BOISE -- Blink your eyes and a new subdivision is popping up somewhere in the Treasure Valley, meaning new homeowners are everywhere and the opportunity to target them is rife.
Buying a new home is an exciting time, but it can also be a stressful time. After moving in, new homeowners are usually bombarded with mail usually consisting of deals and discounts from local businesses. Housewarming "gifts" are showing up on people's doorsteps and in their mailboxes, but some are too good to be true.
KTVB's 7 Investigates found out there are often strings attached to "free" gifts, and there are plenty of scams looking to steal your money.
"It is very easy to fall in traps," Meridian resident Zoltan Pap said.
Especially when the traps are so appealing and come neatly wrapped in a little box with the inviting words 'Free Welcome Gift'.
"The cards are extremely tempting," he added. "This is just 500 alone."
Pap and his family moved into the Paramount subdivision in Meridian a few months ago.
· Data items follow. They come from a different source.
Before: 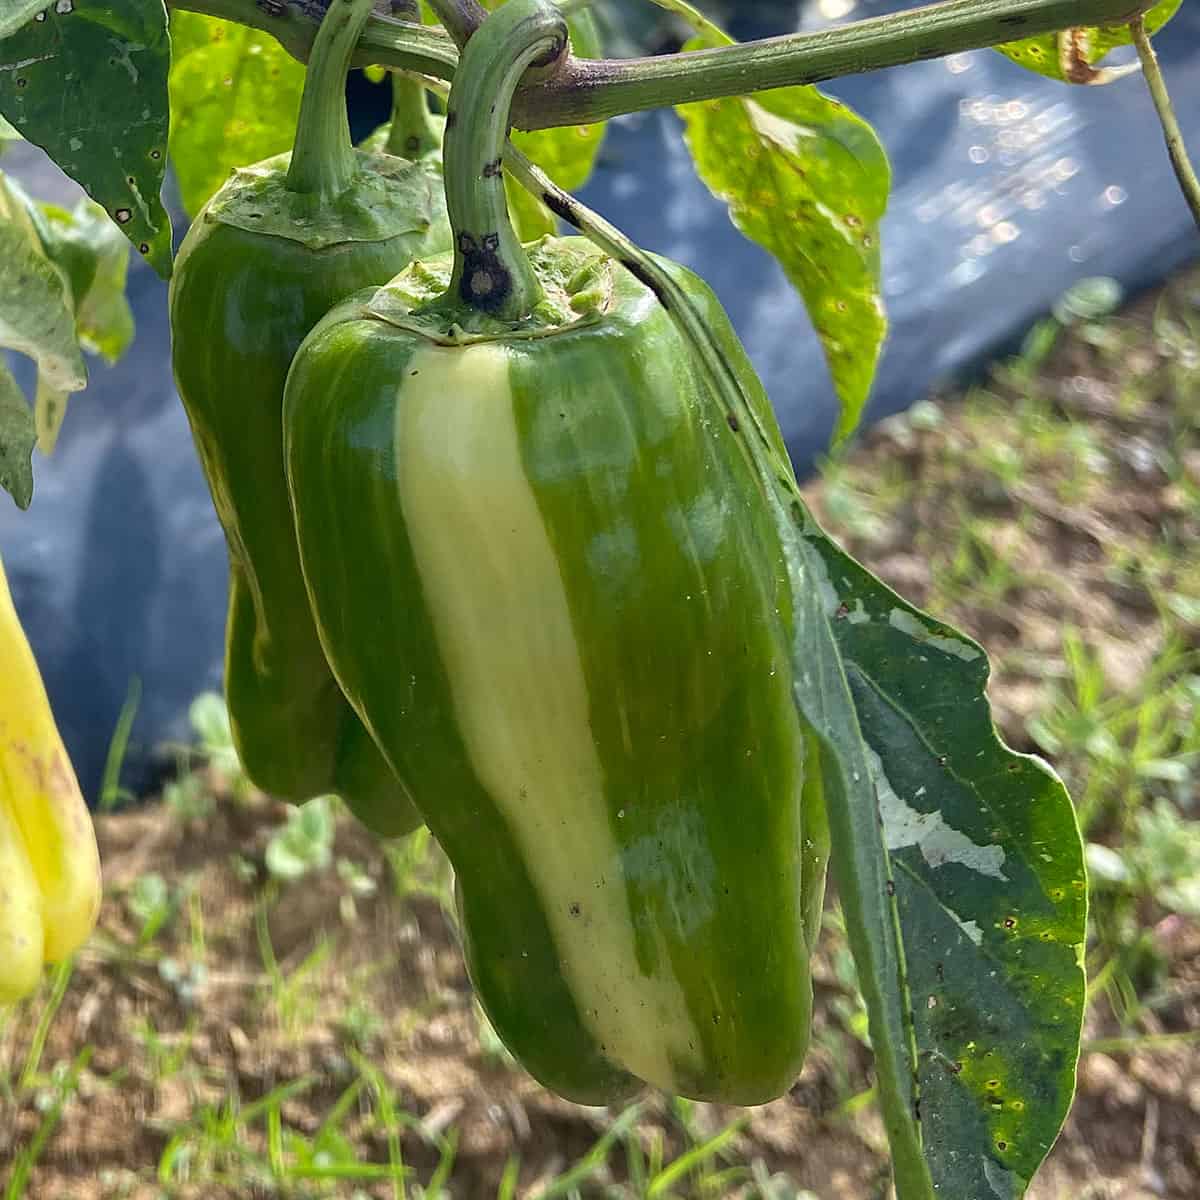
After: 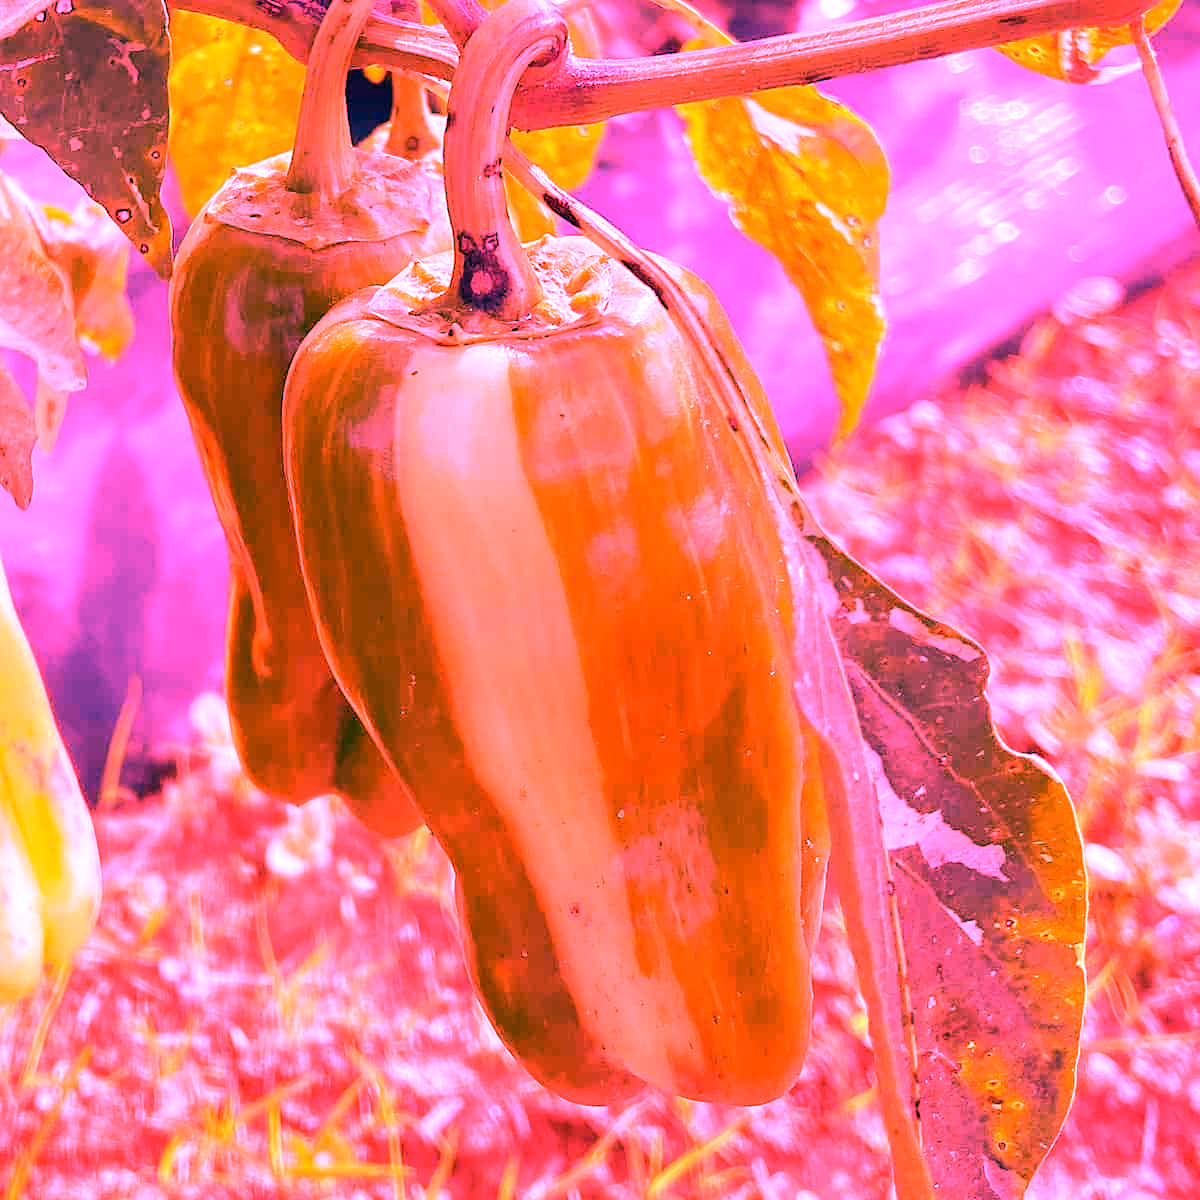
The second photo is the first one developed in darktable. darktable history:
exposure: compensate highlight preservation false
white balance: red 4.26, blue 1.802
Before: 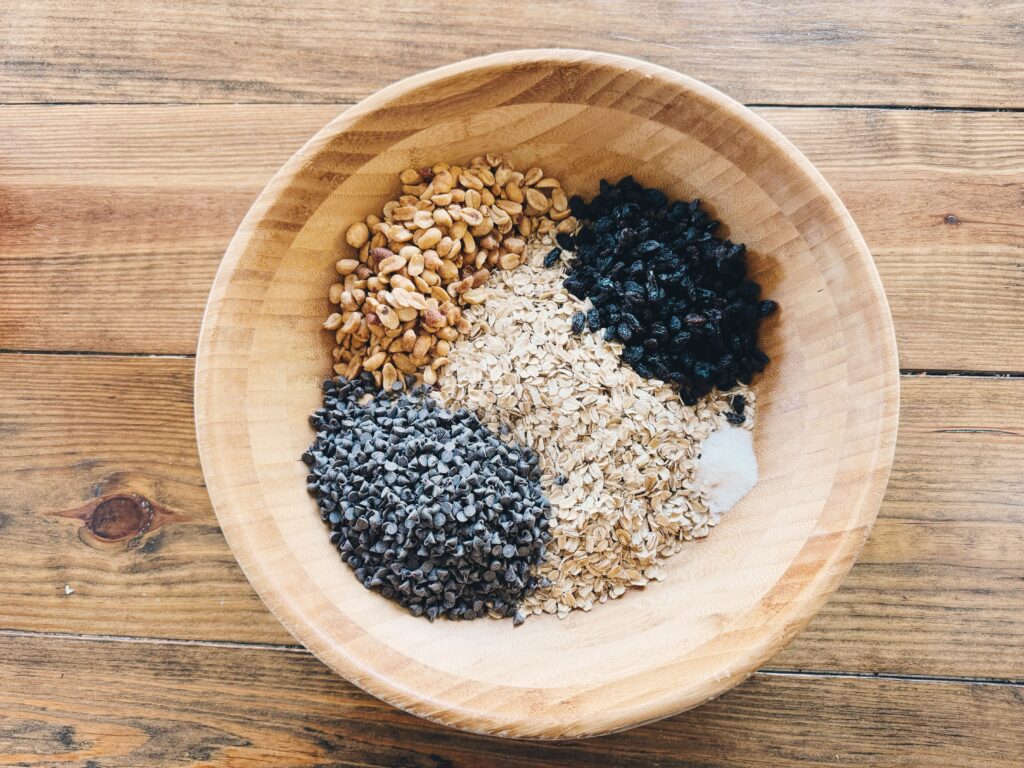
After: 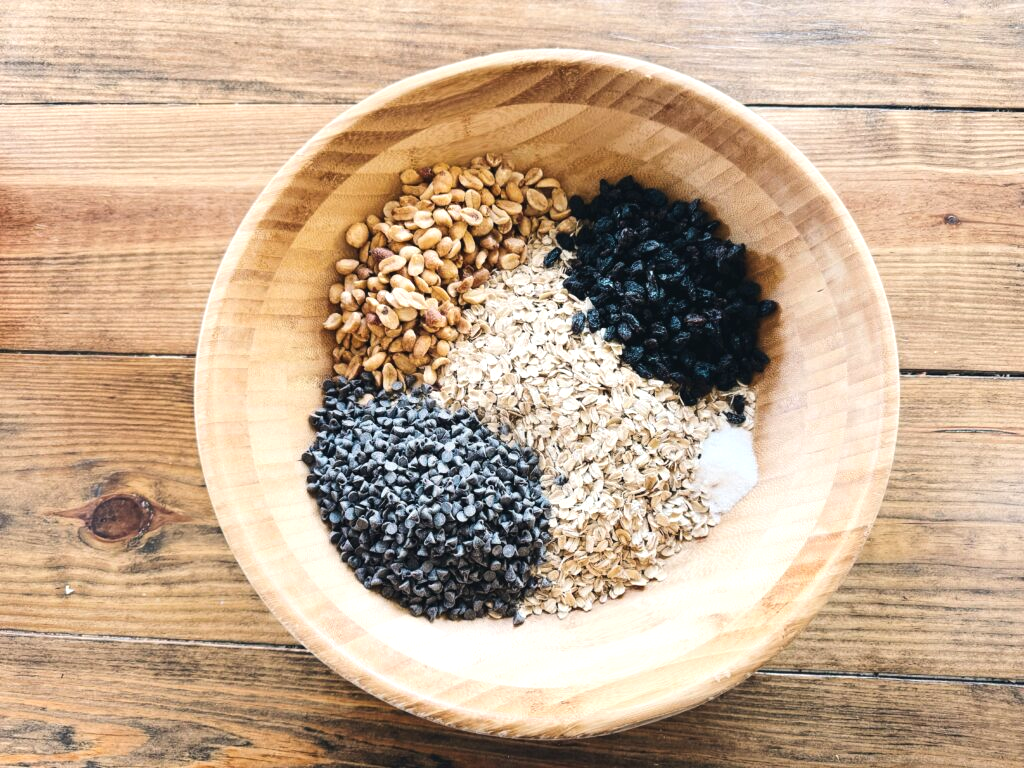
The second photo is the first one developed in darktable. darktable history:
tone equalizer: -8 EV -0.434 EV, -7 EV -0.372 EV, -6 EV -0.356 EV, -5 EV -0.237 EV, -3 EV 0.208 EV, -2 EV 0.358 EV, -1 EV 0.383 EV, +0 EV 0.406 EV, edges refinement/feathering 500, mask exposure compensation -1.57 EV, preserve details no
At the end of April, he caught something fishy on his security camera:
"Leaves the package first and then sticks note close to door frame, blends in a little bit," Pap explained as he showed KTVB the security footage. "Takes a step back, takes photo of it, and then makes a note."
The individual did not attempt to knock on the door and let them know they were dropping anything off.
Pap says they weren't expecting any packages, but a note on their door from a company called Metro Delivery said 'Sorry We Missed You' in large font, and asked them to call a local phone number.
The same thing happened to Boise resident Lacy Wiest.
"Saying that they were looking to deliver a package and they had missed us," Wiest said.
Luckily, neither homeowner called the number. Instead, they read the note thoroughly and dissected the information on the back of the paper. That fine print states that by calling the number and typing in a confirmation ID, homeowners consent to giving up their personal identifiable information - letting companies inundate them with marketing on their cell phone.
"The idea being offer a discount and at the same time, start collecting data on the homeowner," Better Business Bureau Northwest Chief Innovation Officer Dale Dixon told KTVB.
The business who left the "free" welcome gift is an Arizona-based company called nuCards, also known as nuHome Promotions.
"I thought they were being pretty tricky and deceptive," Wiest said.
The homeowners aren't alone in that: KTVB called every local business that had a gift card in the box, including Safe Home Lock & Key, Treasure Valley Window Treatments and Aquatech of Idaho. Each described a negative experience with nuCards.
"Didn't get any feedback, nobody came around," Aquatech of Idaho owner Richie Thompson said.
Business owners like Thompson say they paid $250 for a two-month trial thinking it would be a win-win for everyone involved. But when you call the 208 phone number listed on each gift card, you get nuCards' activation line, not the local company.
"[I] thought it'd be a great opportunity. But when you're not seeing that many people, you're not really getting a bang for the money they were trying to get us for to commit for one year," Thompson added.
He canceled his trial with nuCards in November, but he's gotten numerous phone calls from the company telling him to pay up for services.
"Up until these last two weeks when I actually threatened with legal counsel, they wouldn't quit harassing me, trying to get me to pay for something I canceled."
7 Investigates called the number that the Better Business Bureau had for nuHome Promotions and identified they were with KTVB. The company never returned their call.
While some may find nuHome Promotions' practices misleading, the BBB says they are legal. However, KTVB found other housewarming "gifts" that are flat-out scams.
"Saying please contact us and send us money," Boise resident and first-time homebuyer Ashley di Donato said. "Initial thought was panic."
For weeks, the di Donatos were getting letters in the mail from an agency posing as their mortgage company. The letters said their loan was no longer valid, they had no insurance and their house was in danger.
"We just bought a home, we're first-time homebuyers. And we're like, did we do something wrong?" di Donato told KTVB.
The company was asking them to send bank statements and other personal information. They researched it right away and found that nothing they were receiving in the mail matched anything from their actual mortgage company.
"Always look into it. Don't automatically assume," di Donato advised.
Which is the case with any scam or so-called "gift".
"Read the fine print, know exactly what you're getting into," Dixon added.
When you move or buy a home, it's important to know marketing companies can get ahold of your information through a publicly accessible database. That's why the BBB says homeowners should be wary of discounts or offers that look too good to be true. They say you should always work directly with businesses to get a deal and you should not have to go through third parties, enter access codes and give up your personal information.
"The intent is not to help out. It's more like to take advantage of you," Pap said. "Too good to be true."